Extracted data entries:
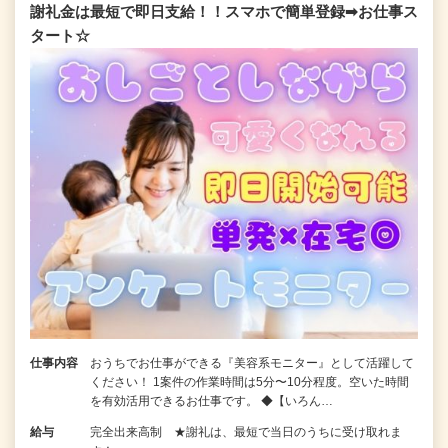
謝礼金は最短で即日支給！！スマホで簡単登録➡お仕事ス
タート☆
仕事内容
おうちでお仕事ができる『美容系モニター』として活躍して
ください！ 1案件の作業時間は5分〜10分程度。空いた時間
を有効活用できるお仕事です。 ◆【いろん…
給与
完全出来高制 ★謝礼は、最短で当日のうちに受け取れま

■ EXERCISE DESCRIPTION: Please retype, exactly as written, every line from the line containing "ください！ 1案件の作業時間は5分〜10分程度。空いた時間" through the last line of the records above, including both of those lines, and nothing else.

■ PROBLEM SOLUTION:
ください！ 1案件の作業時間は5分〜10分程度。空いた時間
を有効活用できるお仕事です。 ◆【いろん…
給与
完全出来高制 ★謝礼は、最短で当日のうちに受け取れま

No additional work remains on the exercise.